Alegrías del incendio

Artículo de opinión de @Futbolistic

Anquela Almeria Real Oviedo Carlos Tartiere.Anquela, durante el encuentro frente al Almeria
Anquela, durante el encuentro frente al Almeria

Oviedo

Durante un partido, entrenadores y futbolistas deben tomar decisiones bajo presión y en situaciones de incertidumbre. Poseer los recursos y la calma necesaria para responder a esos desafíos es determinante para el resultado final. Reg Revans dijo que “para sobrevivir, necesitamos aprender a la misma velocidad de los cambios que se producen en el entorno”. La frase cobra mucho sentido cuando hablamos de un partido de fútbol.

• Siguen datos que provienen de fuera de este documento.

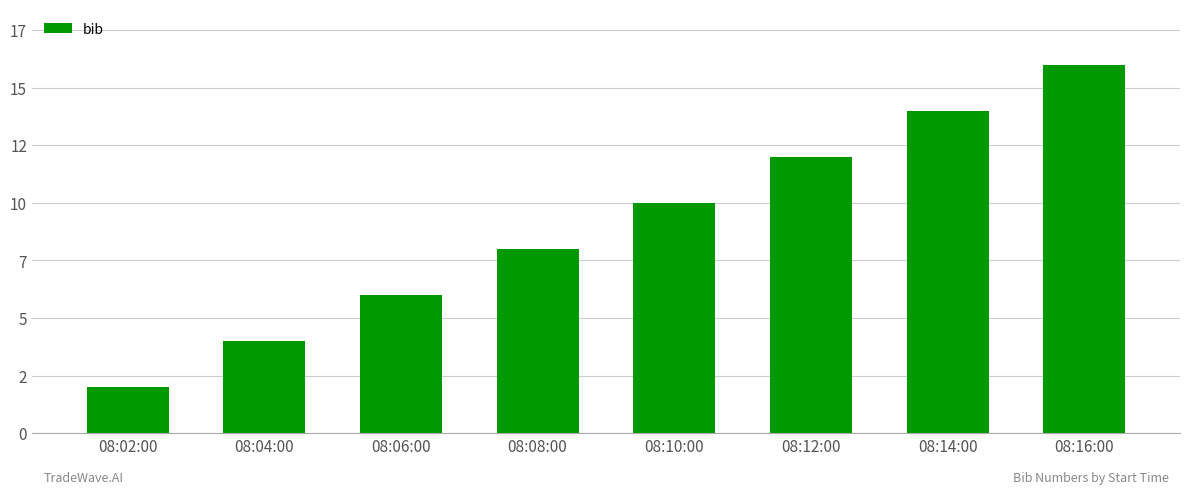

Which has a higher value, 08:16:00 or 08:10:00?

08:16:00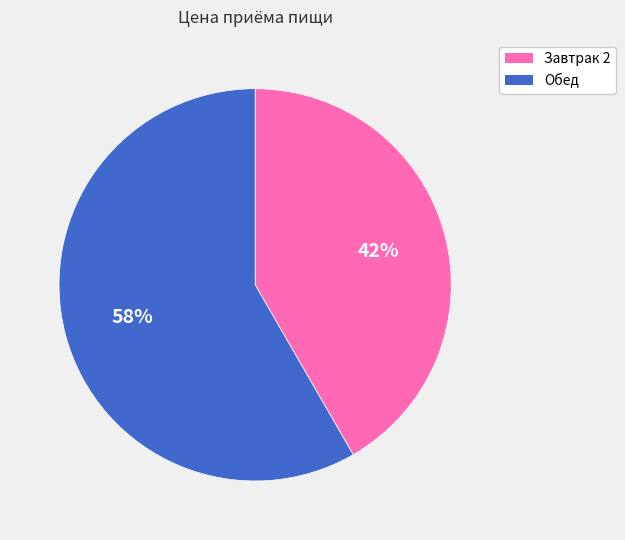

Which has a higher value, Обед or Завтрак 2?

Обед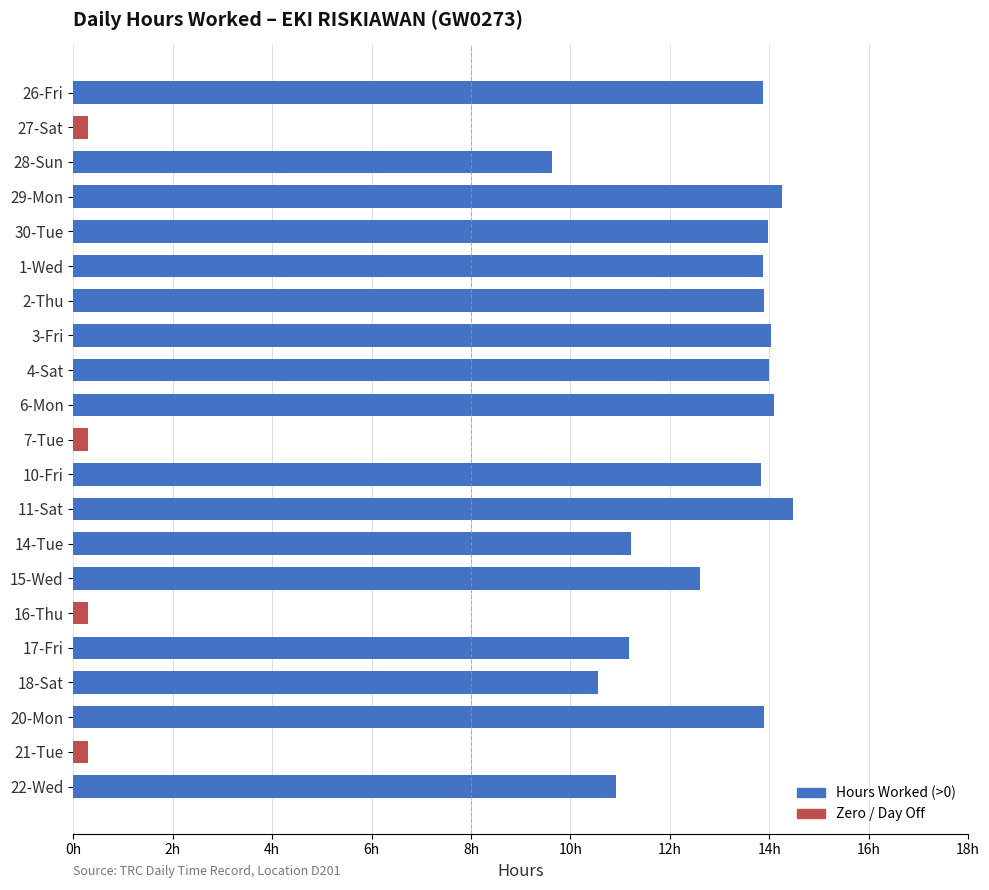

Between 3-Fri and 1-Wed, which is larger?

3-Fri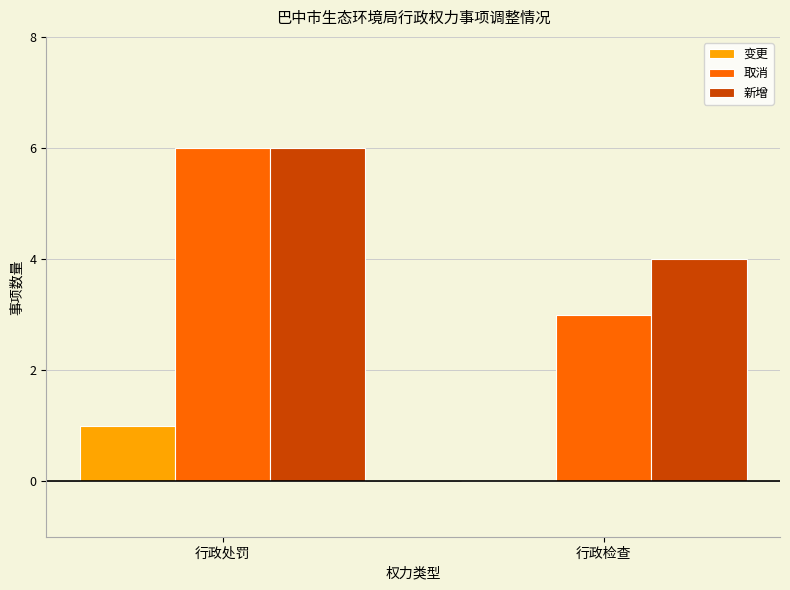

The 取消 series shows 1 at 行政处罚. True or false?

False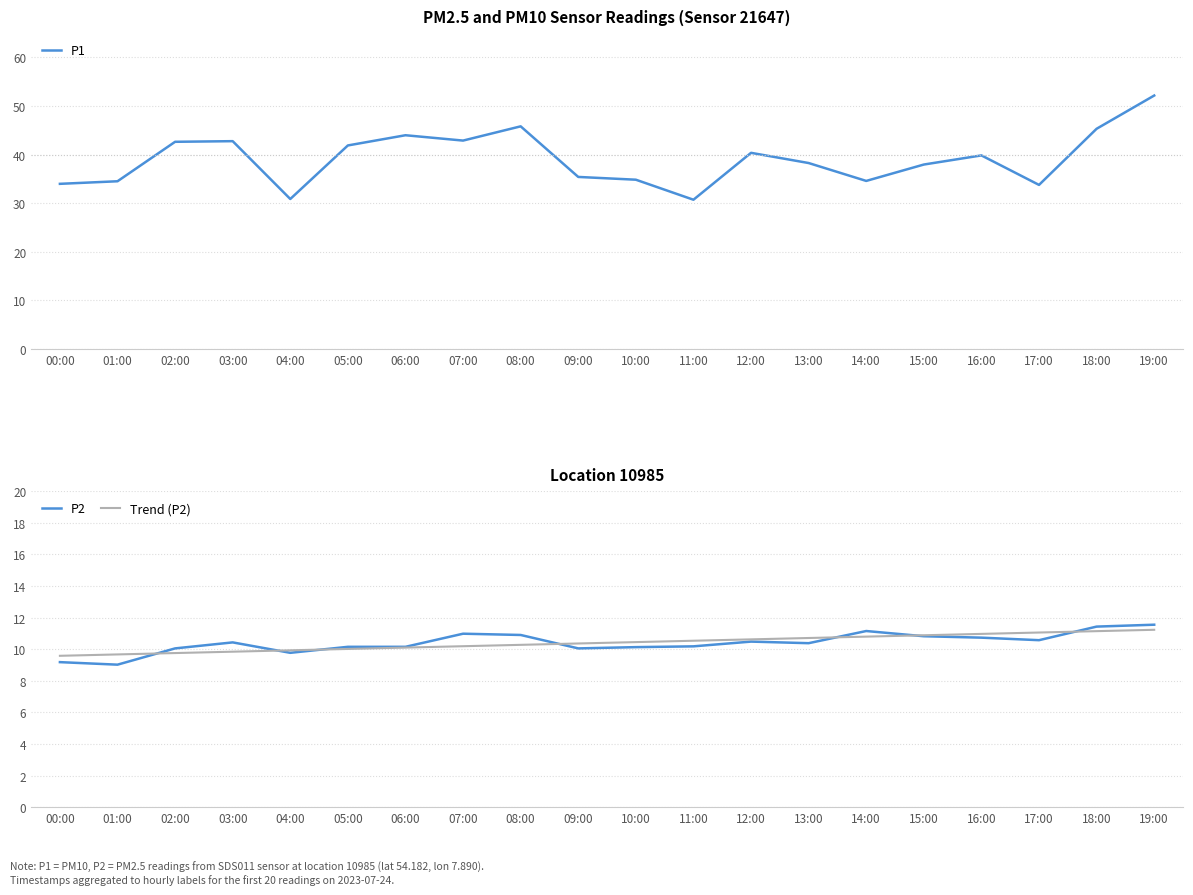

At 14:00, list the series in order from largest to smallest.

P1, P2, Trend (P2)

Anquela ha tomado muy buenas decisiones en momentos clave, tanto de los partidos -véase las segundas partes contra el Sporting o Lugo-  como a lo largo de la temporada. Ha señalado y corregido errores de actitud, como tras las derrotas de Alcorcón o Albacete, ha cambiado al portero cuando la presión de la grada podía perjudicar al equipo y ha variado el sistema hasta conseguir la consistencia y la solidez que tantos puntos da en esta categoría. Unas veces toca el gordo, otras la pedrea.

El domingo pasado, el Almería complicó el juego local cediendo posesión y evitando las perdidas en campo propio. Además buscó la espalda de los carrileros y de esa forma llegó el 0-1 después de que Pozo se colase por la derecha azul. Entonces Anquela fue rápido en la toma de decisiones, puso toda la leña en el fuego y volvió a juntar a los dueños de la gasolina: Saúl, Aarón, Linares y Toché. Si bien el cambio era algo cantado, la velocidad con la que se produjo encendió al equipo y a la grada. Alegrías del incendio: 19 minutos después de encajar el 0-1, el Oviedo le daba la vuelta al marcador.

Cuando un entrenador decide un cambio, es un mensaje al equipo y a la grada. Dice el gran Abel Rojas que “la grada es el eco del recuerdo de un club”. La hinchada está ahí detrás para recordarte las veces que has podido, y para recordarte que el futuro de un equipo pasa por no olvidar nunca su pasado. Al mínimo atisbo de fuego, el Tartiere siempre avivará las llamas.